For Thierry Laskart, it was just another normal day. Returning from harvesting blueberries, he agrees to give me a tour of the area, a sidearm holstered on his waist. “Over the last few months we usually hear bursts of heavy machine gun fire. My eldest son can tell the difference between mortars and artillery.”
Laskart immigrated to Israel from France years ago and lives in El Rom (at 1,050–1,070 meters above sea level, Israel’s highest kibbutz) on the border with Syria. Before the tour he sits in his home, sipping a cup of coffee.
A drone buzzes overhead, keeping an eye on the fighting across the border. I ask him if he feels safe here. He says he does. He says that for 42 years there was quiet on the Golan after the 1973 war. In contrast to today’s relative quiet, Laskart recalls terrorist attacks from the Second Intifada.
Israel strikes Syrian targets in response to earlier cross-border fire, June 24, 2017. (IDF Spokesperson"s Unit)
“It’s normal here, all the zimmers [bed and breakfasts] are full. People are working.”
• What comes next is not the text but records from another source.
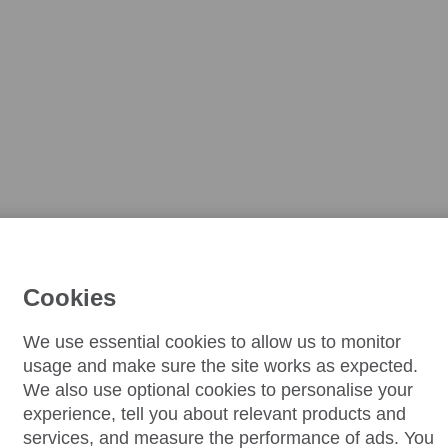
Cookies
We use essential cookies to allow us to monitor
usage and make sure the site works as expected.
We also use optional cookies to personalise your
experience, tell you about relevant products and
services, and measure the performance of ads. You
Driving around the Golan along the border there was no feeling of fear from the fighting on the other side. Even though the IDF had temporarily closed off parts of the area the night before and responded to Syrian shells hitting on the Israeli side by striking Syrian Army tanks, the roads are packed with visitors. Driving up to Mount Bental, one of the highest peaks on the Golan which has a commanding view of the Valley of Tears, scene of major tank battle in October 1973, and the abandoned town of Quneitra on the Syrian side, the roads are packed.
There is even a small traffic jam and people on horseback were doing a tour. They seem oblivious to the fighting a few kilometers away.
Closer to the border there is a former Syrian military headquarters.
The large concrete building is covered in graffiti today and is a lunch stop for off-roading groups. One of those groups is run by ATV Merom Golan. Owner Erez Zukerman and one of his tour operators, Mai Ori, stand on the steps of the old Syrian headquarters.
Ori is doing his fourth tour of the day. They drive within 500 meters of Quneitra and the border area.
“We are always in touch with the army and the UN and we are not afraid, but it’s about feeling secure. It’s truly a border that is relatively quiet,” he says. If there is any danger of shelling they change their tour route. Ori is from Kibbutz Merom Golan nearby and served in the Golani Brigade in the IDF. He feels he has a good sense of the dangers here.
Zukerman says that this border is one of the most militarized in Israel today. Nevertheless the Syrian rebels, Hezbollah, Islamic State and other groups on the other side are setting sights on one another, not Israel.
The previous day the army had warned that the situation was too hot for a tour on the border. Luckily, the only real heat though is the sauna-like weather.